The CTS2 Development Framework is a toolkit for rapidly creating CTS2 implementations. CTS2 implementations are not one-size-fits-all -- they often depend on varying use cases, legacy data sources, special security concerns, etc. Using the CTS2 Development Framework, we will see what makes up a CTS2 implementation, what has been done for you, and what is left up to you, and will demonstrate how existing data sources (such as the NCBO Bioportal and LexEVS) can be leveraged to create CTS2 implementations.
 

1700 - 1720 The Evolution of CTS2 and the HSSP Process
 

Russ Hamm

Informatics Architect,
Apelon, Inc.

 

Terminology services provide the means by which applications can utilize and interoperate among standard and local terminology sets. The standardization of the Common Terminology Services - Release 2 terminology service through the Health Level Seven and OMG communities has defined a functional contract for terminology enabled applications and users.
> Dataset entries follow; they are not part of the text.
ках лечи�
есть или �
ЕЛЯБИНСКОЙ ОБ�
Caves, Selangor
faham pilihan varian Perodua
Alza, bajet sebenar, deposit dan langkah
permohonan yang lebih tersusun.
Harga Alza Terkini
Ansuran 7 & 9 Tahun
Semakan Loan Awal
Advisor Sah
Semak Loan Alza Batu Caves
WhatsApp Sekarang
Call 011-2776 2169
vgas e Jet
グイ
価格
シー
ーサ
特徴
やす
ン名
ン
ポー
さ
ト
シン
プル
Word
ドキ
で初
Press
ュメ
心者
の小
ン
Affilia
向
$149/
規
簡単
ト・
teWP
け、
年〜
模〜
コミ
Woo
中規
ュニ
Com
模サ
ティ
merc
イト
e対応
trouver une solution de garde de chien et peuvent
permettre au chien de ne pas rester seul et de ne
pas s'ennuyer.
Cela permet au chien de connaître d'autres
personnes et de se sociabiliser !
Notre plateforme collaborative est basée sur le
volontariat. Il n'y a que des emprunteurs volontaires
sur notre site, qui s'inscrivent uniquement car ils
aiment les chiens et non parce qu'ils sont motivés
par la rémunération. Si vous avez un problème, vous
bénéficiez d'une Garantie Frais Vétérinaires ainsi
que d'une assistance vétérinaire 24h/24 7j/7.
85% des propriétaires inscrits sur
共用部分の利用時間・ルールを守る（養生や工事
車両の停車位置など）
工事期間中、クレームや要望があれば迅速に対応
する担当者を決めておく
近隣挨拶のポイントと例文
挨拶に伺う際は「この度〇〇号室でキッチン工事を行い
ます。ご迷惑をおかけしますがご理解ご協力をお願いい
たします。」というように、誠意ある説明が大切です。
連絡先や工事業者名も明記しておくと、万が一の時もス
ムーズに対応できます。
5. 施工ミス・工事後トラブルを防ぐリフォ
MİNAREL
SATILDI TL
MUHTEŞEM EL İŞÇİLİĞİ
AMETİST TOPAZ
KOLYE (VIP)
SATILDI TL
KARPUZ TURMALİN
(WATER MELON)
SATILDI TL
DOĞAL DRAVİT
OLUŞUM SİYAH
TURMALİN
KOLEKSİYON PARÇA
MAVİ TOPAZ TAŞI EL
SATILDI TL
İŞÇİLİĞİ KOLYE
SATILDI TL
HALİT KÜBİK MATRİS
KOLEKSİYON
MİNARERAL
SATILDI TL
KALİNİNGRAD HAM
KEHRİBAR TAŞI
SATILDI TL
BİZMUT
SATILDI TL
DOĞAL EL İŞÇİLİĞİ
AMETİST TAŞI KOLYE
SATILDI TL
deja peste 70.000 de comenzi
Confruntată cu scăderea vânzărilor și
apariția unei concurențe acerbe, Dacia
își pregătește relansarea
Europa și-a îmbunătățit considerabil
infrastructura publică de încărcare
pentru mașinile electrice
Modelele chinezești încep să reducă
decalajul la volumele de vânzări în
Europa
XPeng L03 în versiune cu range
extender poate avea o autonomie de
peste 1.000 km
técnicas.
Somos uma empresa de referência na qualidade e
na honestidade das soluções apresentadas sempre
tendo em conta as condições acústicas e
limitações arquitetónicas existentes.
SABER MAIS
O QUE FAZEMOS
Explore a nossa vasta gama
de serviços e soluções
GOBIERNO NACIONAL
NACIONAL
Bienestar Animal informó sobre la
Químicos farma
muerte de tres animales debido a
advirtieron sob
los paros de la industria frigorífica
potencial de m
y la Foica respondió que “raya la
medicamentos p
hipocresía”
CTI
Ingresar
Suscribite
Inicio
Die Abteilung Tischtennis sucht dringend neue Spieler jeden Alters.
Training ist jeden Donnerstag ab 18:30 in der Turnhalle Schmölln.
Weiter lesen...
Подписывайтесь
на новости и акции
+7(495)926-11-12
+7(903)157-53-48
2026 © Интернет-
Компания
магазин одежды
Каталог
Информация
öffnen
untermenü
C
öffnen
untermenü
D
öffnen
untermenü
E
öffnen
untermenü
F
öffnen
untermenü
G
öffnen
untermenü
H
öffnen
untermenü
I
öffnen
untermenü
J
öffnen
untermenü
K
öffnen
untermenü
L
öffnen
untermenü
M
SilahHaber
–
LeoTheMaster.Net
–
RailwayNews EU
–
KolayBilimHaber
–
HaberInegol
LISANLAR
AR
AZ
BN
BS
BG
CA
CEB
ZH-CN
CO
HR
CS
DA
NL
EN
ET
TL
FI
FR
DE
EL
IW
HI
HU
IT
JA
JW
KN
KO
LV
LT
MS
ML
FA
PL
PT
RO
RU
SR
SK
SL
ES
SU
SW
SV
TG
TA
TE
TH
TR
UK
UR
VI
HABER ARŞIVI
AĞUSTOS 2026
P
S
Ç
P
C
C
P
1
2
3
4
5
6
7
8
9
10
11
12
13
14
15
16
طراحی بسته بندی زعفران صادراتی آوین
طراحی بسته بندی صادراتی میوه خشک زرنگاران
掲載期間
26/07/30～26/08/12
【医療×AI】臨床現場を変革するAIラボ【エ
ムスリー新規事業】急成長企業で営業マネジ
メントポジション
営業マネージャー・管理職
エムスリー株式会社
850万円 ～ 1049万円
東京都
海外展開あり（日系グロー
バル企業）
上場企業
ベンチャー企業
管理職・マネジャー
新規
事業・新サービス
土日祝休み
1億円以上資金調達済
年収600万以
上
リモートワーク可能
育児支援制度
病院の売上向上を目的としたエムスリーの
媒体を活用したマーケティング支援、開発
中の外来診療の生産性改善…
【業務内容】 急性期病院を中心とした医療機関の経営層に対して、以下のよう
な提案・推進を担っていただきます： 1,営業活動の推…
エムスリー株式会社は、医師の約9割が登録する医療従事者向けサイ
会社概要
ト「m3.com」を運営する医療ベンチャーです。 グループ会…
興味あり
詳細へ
This presentation outlines the experience of the evolution of the CTS 2 specification thorough two separate but collaborating standards communities, and the benefits and challenges involved.
 

1720 - 1730 The CTS2  Roadmap – Direction and Next Steps
 

Kevin Peterson, B.S.

Senior Analyst Programmer, Department of Biomedical Informatics,

Mayo Clinic

 

As CTS2 moves forward, we will explore how new use-cases are driving future development. Development around RDF, including Reasoning and the development of a CTS2 to RDF map will be addressed as a primary topic. Also, planned additions to the Development Framework regarding RDF, extensibility, and more will be discussed. Find out how these and other developments may add extra value to future CTS2 implementations.
 

1730 - 1800 Closing Comments 
 
1800 - 2000 Event Reception

NOTE: If you register for the Technical Meeting Week, you do not have to pay the additional fee(s) to attend any or all of the special events.  If you register only for special events, the special fees apply.